De i quali uno è, se si deve stimare che l'impedimento del mezzo possa esser bastante a por termine all'accelerazione a' corpi di materia gravissima, e grandissimi di mole, e di figura sferica; e dico sferica, per pigliar quella che è contenuta sotto la minima superficie, e però meno soggetta al ritardamento. Un altro sarà circa le vibrazioni de i pendoli, e questo ha più capi: l'uno è, se tutte, e grandi e mediocri e minime, si fanno veramente e precisamente sotto tempi eguali; ed un altro, qual sia la proporzione de i tempi de i mobili appesi a fili diseguali, de i tempi, dico, delle lor vibrazioni.
SALV. I quesiti son belli, e, sì come avviene di tutti i veri, dubito che trattandosi di qualsisia di loro, si tirerà dietro tante altre vere e curiose consequenze, che non so se l'avanzo di questo giorno ci basterà per discuterle tutte.
SAGR. S'elle saranno del sapore delle passate, più grato mi sarebbe l'impiegarvi tanti giorni, non che tante ore, quante restano sino a notte; e credo che il Sig. Simplicio non si ristuccherà di tali ragionamenti.
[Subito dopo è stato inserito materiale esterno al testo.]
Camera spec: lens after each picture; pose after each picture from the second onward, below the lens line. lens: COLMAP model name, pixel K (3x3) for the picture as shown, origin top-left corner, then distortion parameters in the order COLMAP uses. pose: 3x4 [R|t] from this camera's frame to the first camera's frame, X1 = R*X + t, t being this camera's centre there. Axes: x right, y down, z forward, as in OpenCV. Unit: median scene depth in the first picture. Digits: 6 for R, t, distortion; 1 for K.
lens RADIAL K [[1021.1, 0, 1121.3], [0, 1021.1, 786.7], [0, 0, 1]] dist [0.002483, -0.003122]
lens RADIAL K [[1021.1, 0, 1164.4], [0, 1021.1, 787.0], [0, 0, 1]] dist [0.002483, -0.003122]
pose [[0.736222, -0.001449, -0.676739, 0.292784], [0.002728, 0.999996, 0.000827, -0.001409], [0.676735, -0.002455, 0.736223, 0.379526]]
SIMP. Sicuramente no, e massime quando si trattano quistioni naturali intorno alle quali non si leggono opinioni o discorsi d'altri filosofi.
SALV. Vengo dunque alla prima, affermando senza veruna dubitazione, non essere sfera sì grande, né di materia sì grave, che la renitenza del mezzo, ancor che tenuissimo, non raffreni la sua accelerazione, e che nella continuazion del moto non lo riduca all'equabilità: di che possiamo ritrar molto chiaro argomento dall'esperienza stessa.